Advantasure Advances Secure Coding Practices with Veracode to Combat Attacks Targeted at Healthcare Organizations
Veracode developer training integrated into workflows of hundreds of Advantasure developers helps create secure software from the start
BURLINGTON, Mass. – Jan. 21, 2020 –– Veracode, a leading provider of application security testing (AST) solutions, today announced that Advantasure has improved its security posture and secure coding practices by working with Veracode. Advantasure, a leader in technology solutions for healthcare providers, integrated Veracode static analysis, dynamic analysis and developer training solutions into its development pipelines to empower a team of 680 developers to create secure code.
With medical records among the most sought after data in cyberattacks, organizations in the healthcare sector face the reality of increasing attacks and severe financial and reputational damage if a breach occurs. The average cost of a data breach can be up to nearly $4 million, but in healthcare, that number rises to $6.5 million - or about $429 per patient record – which is the highest among all industries. In addition to financial costs, a breach affects healthcare organizations’ missions to provide exceptional patient care. Advantasure is responding by redefining its security strategy using Veracode to make secure coding practices ubiquitous, helping protect millions of personal records of plan holders across all U.S. states and Puerto Rico.
“Healthcare records are more valuable than any other data in the world today,” said Wallace Dalrymple Jr., Chief Information Security Officer of Emergent Holdings and Advantasure. “It’s up to us to have security built into our software development lifecycle, and to define what that means to us. Now, our developers are using secure coding tools as part of their normal job. Culturally, we are in secure coding mode all the time.”
Software is the basis of modern healthcare systems, including web-facing online portals most people use to select or manage their coverage plans. Veracode’s recent State of Software Security report found that healthcare institutions have the highest prevalence of severe flaws across industries, and the slowest median time to remediation. This means that risk exposure is higher because software flaws aren’t being fixed quickly enough.

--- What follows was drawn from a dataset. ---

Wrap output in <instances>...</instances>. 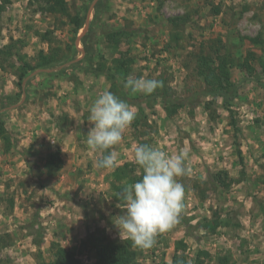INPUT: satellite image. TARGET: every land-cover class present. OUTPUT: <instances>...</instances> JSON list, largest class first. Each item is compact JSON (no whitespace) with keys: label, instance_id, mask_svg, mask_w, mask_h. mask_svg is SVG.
I'll list each match as a JSON object with an SVG mask.
<instances>
[{"label":"rangeland","instance_id":"obj_1","mask_svg":"<svg viewBox=\"0 0 264 264\" xmlns=\"http://www.w3.org/2000/svg\"><path fill=\"white\" fill-rule=\"evenodd\" d=\"M67 1L73 14L75 6L82 9L88 4L87 29L84 25L76 40L71 26L63 25L65 19L37 12L30 0H11L1 17L0 44L21 39L22 51L33 58L40 50L48 51L36 33L51 29L64 56L73 59L49 70L52 75H45L44 69L32 72L19 101L4 109L14 147L5 153L0 140V264L49 262L52 244L73 250L80 264H96L94 251L83 246L90 233L100 228L110 239H126L115 225L124 210L117 207L110 187L114 169L98 168L97 162L107 153L91 149L86 142L93 127L90 108L109 90L110 82L86 73L84 67L98 64L100 55L109 63L113 52L106 47L101 28L87 41L96 56L85 57L81 38L91 24L104 23L109 28L137 29L131 43L121 46L136 57L131 77L164 76L179 97L203 90L195 72L196 56L210 52L217 40L231 48L237 63L249 58L254 67L252 73L232 68L239 95L231 113L221 99L211 97H200L172 118L157 99L144 100L143 113L133 107L136 118L113 149L116 167L131 163L132 175L141 176L134 159L139 136L169 154L187 153L188 169L178 178L185 188L179 223L159 234L153 248H137L142 253L138 264H172L178 241L185 245L187 264H218L222 256L231 257V264H264V71L258 61L264 60V45L241 39L260 36L264 41V0H104L99 11L100 0ZM216 7L221 8L219 16L213 15ZM182 15L190 19L179 28L182 37L176 44L170 41L174 27L167 20ZM70 44L77 50H67ZM17 82L13 71H0V95L21 92ZM50 151L60 152V169L45 168ZM219 172L227 173L226 185L216 181ZM216 218L225 224L214 232L200 227L206 219Z\"/></svg>","mask_w":264,"mask_h":264},{"label":"trees","instance_id":"obj_2","mask_svg":"<svg viewBox=\"0 0 264 264\" xmlns=\"http://www.w3.org/2000/svg\"><path fill=\"white\" fill-rule=\"evenodd\" d=\"M37 6V12L53 16L55 19H65L63 25L71 26V32L76 40L81 29L84 28L86 14L88 12V4L82 9L76 8V12L73 14L70 4L67 0H30ZM85 3H90L93 0H82ZM11 4V0H0V21L4 13V9L7 5ZM163 2L158 4L157 10L160 12L162 9ZM105 1L100 0L96 9H104ZM246 11V9L244 10ZM222 13L221 8L216 7L213 10L214 16H219ZM190 19L189 15H182L178 17L169 18L167 21L172 24L174 31L170 34V41L179 44L180 38L182 37V28L179 29L183 24H186ZM99 22V21H97ZM101 26V27H100ZM95 26L91 24L88 32L81 38L84 43V50L86 51V58L96 56L95 48L91 47L90 37H95L97 31L101 28L102 38H104L106 47L113 52V56L108 63L105 61V57L98 56V64L92 66L88 65L84 67V71L88 74H92L95 77L103 76L110 82L109 91L113 92L121 100L126 102L132 107H136L140 113H143L142 104L143 101L151 103L154 100H159L162 104L164 111L169 118H172L177 114L179 109L189 106L193 102L198 101L200 97H211L215 99H221L223 107L231 113L232 102L238 97V88L232 80V68L235 66L244 68L247 72L252 73L254 67L246 58L243 62H236L233 52L226 43L222 40H217L215 45L210 46V52L206 53L201 51L196 56V67L195 72L197 76L202 80L204 88L200 92L192 94V96L184 98L176 96L172 88L168 86L167 79L164 76L158 78L162 82L163 86L154 91L151 95H145L142 98L135 96L131 97L130 90L124 87V81L131 76L133 67L136 63V57L131 54V49L128 48L126 51L121 49L123 43H131V39L137 36L138 31L133 27L124 28H109L107 24H101ZM1 33V29H0ZM36 35L39 37L41 42L48 45V51L40 50L33 58H30L27 54L22 51L23 42L21 39L11 38L8 44H0V71L7 72L13 71L18 78L17 86L21 92L10 96L0 95V140L3 145L5 153L10 152L14 147V140L10 132L6 127L4 116L7 113L4 109L12 106L19 101L21 93L23 92V83L30 76V74L36 70L44 69L45 75H52L49 70L62 66V63H68L72 61L70 55L64 56V48L60 41L55 37L54 30H45L37 32ZM247 39L253 45H264V41L260 36L257 37H246L241 38ZM73 40V41H74ZM74 46V47H73ZM171 44L169 45V47ZM67 50H77L75 44H70L66 47ZM261 68L264 71V60L258 59ZM83 62V60L81 61ZM80 63V62H79ZM77 63V64H79ZM75 64V65H77ZM31 80V79H30ZM30 80L26 83L30 82ZM211 105L210 103L207 104ZM210 108V107H208ZM235 125V121L233 122ZM138 143L148 144L143 140H139ZM63 165L60 152L55 151L47 154L45 160V168L49 171L54 169H60ZM138 166V165H137ZM139 167V166H138ZM135 172V166L131 163H126L122 166H118L111 173L110 187L113 191V199L115 202L122 203L118 196V193L130 183L136 182L142 178L141 176H133ZM223 174L219 172L215 174V179L220 185H226ZM3 197H0V201ZM11 206H14L11 200ZM263 209V208H262ZM264 213V209H263ZM186 224V222L184 221ZM225 222L216 218L213 220L206 219L203 224H200L202 229L206 231L214 232L220 225H224ZM90 246L94 251L96 264H138V260L142 253L135 247L132 246V241L126 239H110L104 229H98L88 235L87 241L83 242V246ZM185 245L182 241L176 243L175 254L173 256L172 264H187V258L182 253ZM52 256L49 262H45L40 259L39 264H80L77 254L70 249H67L58 244H52ZM204 255H208L202 252ZM218 264H231V257L222 256L218 257Z\"/></svg>","mask_w":264,"mask_h":264},{"label":"clouds","instance_id":"obj_3","mask_svg":"<svg viewBox=\"0 0 264 264\" xmlns=\"http://www.w3.org/2000/svg\"><path fill=\"white\" fill-rule=\"evenodd\" d=\"M162 86L157 79L129 76L124 81V87L131 93L144 95H151ZM135 118V109L109 90L95 99L88 117L93 127L86 142L91 149L107 153L97 162L98 168L115 169L114 146L121 143ZM186 157L185 152L169 154L147 144L135 147V164L142 170V178L118 193L122 203L117 207L124 211L115 222L120 234L130 239L133 247L153 248L159 234L179 223L185 208V188L178 178L187 174Z\"/></svg>","mask_w":264,"mask_h":264},{"label":"water","instance_id":"obj_4","mask_svg":"<svg viewBox=\"0 0 264 264\" xmlns=\"http://www.w3.org/2000/svg\"><path fill=\"white\" fill-rule=\"evenodd\" d=\"M87 29V24L85 25V30Z\"/></svg>","mask_w":264,"mask_h":264}]
</instances>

Veracode provides an innovative platform that empowers developers and security teams to work together in DevSecOps, frequently scanning their applications and remediating flaws. Developer training on secure coding skills enables developers to identify and fix flaws earlier in the software development lifecycle. Achieving DevSecOps allows organizations to reduce the risk of data breaches, increase the speed of secure software delivery, meet compliance requirements, and cost effectively secure their software assets.
“The need to protect and secure software is extremely acute in healthcare, even as the industry evolves to offer more ways to reach customers online and expand management platforms,” said Elana Anderson, Chief Marketing Officer at Veracode. “Advantasure is helping set the blueprint for the healthcare field in how to implement, expand, and maximize use of Veracode’s application security platform to achieve not just secure code, but better relationships with customers and partners, and compliance with the most stringent industry standards.”

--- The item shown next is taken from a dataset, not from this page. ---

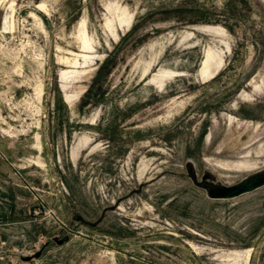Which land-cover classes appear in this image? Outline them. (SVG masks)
<instances>
[{"label":"rangeland","instance_id":"obj_1","mask_svg":"<svg viewBox=\"0 0 264 264\" xmlns=\"http://www.w3.org/2000/svg\"><path fill=\"white\" fill-rule=\"evenodd\" d=\"M258 170L264 0H0V183L42 264H264V186L208 192Z\"/></svg>","mask_w":264,"mask_h":264},{"label":"crops","instance_id":"obj_2","mask_svg":"<svg viewBox=\"0 0 264 264\" xmlns=\"http://www.w3.org/2000/svg\"><path fill=\"white\" fill-rule=\"evenodd\" d=\"M17 197L14 191L8 193L7 186L0 183V237L9 243H20L17 238L19 233L25 231V228L29 226L24 220L27 217L26 208L33 205V203H25L24 207L20 208L14 201Z\"/></svg>","mask_w":264,"mask_h":264},{"label":"built area","instance_id":"obj_3","mask_svg":"<svg viewBox=\"0 0 264 264\" xmlns=\"http://www.w3.org/2000/svg\"><path fill=\"white\" fill-rule=\"evenodd\" d=\"M18 239L22 240L21 245H16L10 250L9 242L0 237V264H42L43 254V242L41 240H35L31 243L24 244L25 234L21 232ZM40 252L39 256H34L36 252ZM14 257H10V253ZM25 257H29L28 260H24Z\"/></svg>","mask_w":264,"mask_h":264},{"label":"water","instance_id":"obj_4","mask_svg":"<svg viewBox=\"0 0 264 264\" xmlns=\"http://www.w3.org/2000/svg\"><path fill=\"white\" fill-rule=\"evenodd\" d=\"M264 186V171L258 170L253 175L245 177L243 180L232 185H221L209 189V196L214 199H232L243 194L252 192L260 187ZM40 252H36L34 256H39ZM29 257H25L24 260H28Z\"/></svg>","mask_w":264,"mask_h":264},{"label":"bare ground","instance_id":"obj_5","mask_svg":"<svg viewBox=\"0 0 264 264\" xmlns=\"http://www.w3.org/2000/svg\"><path fill=\"white\" fill-rule=\"evenodd\" d=\"M123 21L127 22V20H123ZM80 30H81L80 38L82 40L83 47L87 48V47H89V39L87 37L86 27H85V23L84 22H81V29ZM63 60H64L65 63H69L70 62L68 58H65ZM75 63L76 62H74V64ZM220 64H221V61H219L218 63H215L214 54L211 51V49H208L206 51V53H205V56H204L202 62H201V66H200V68L198 70V73L201 76V78H203L204 80H208V79L212 78V76L216 72V71L215 72L213 71V67L216 68ZM165 73H167V72H163L162 71L161 73H157V74L153 75L151 77L150 81L153 82V83L159 84V86H162L163 82H164L163 77H164ZM67 74H68V72L62 71L61 72V77H65V76H67ZM168 74H172V75H175V76L178 75V73L173 72V71L168 72ZM235 166L246 168L249 165H247L246 163H242V162H236Z\"/></svg>","mask_w":264,"mask_h":264},{"label":"trees","instance_id":"obj_6","mask_svg":"<svg viewBox=\"0 0 264 264\" xmlns=\"http://www.w3.org/2000/svg\"><path fill=\"white\" fill-rule=\"evenodd\" d=\"M110 55L104 58L102 63L97 67L96 72L91 80L86 91L80 98L81 105H86L88 103L95 104L103 97V91H101L100 84L103 77L109 72V63H110Z\"/></svg>","mask_w":264,"mask_h":264}]
</instances>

Advantasure also participates in Veracode Verified, a program that validates a company’s secure software development processes. To date, the company has achieved Verified Standard status in eight of its solutions, and four solutions have achieved Continuous status, the highest tier of Veracode’s attestation. Its goal is to achieve Veracode Continuous attestation across all applications, which can help the company move toward HITRUST certification for compliance and risk controls. Proving how it integrates security into development equates to a competitive advantage for Advantasure, Dalrymple said.
Dalrymple continued, “A lot of companies have marketing and sales information on ‘best practices’ in security, but what does that mean? When I meet with customers, I discuss our secure coding program as part of our overall security strategy, and show them the proof using Veracode Verified and Veracode’s analytics. We can show how many vulnerabilities we’re remediating, how we prioritize high severity flaws, and how we are prescriptive with application security.”
The company is using Veracode in unique ways, including leveraging the platform to scan the code of potential acquisitions to assess the quality of a company’s software and any associated risks before it makes a financial decision.
Advantasure is a healthcare technology and business process services company that improves the performance of health plans and provider organizations in the delivery of government healthcare programs. Through a comprehensive portfolio of products and services, Advantasure enables clients to lower administrative costs, increase reimbursement accuracy and improve the quality of care for their members.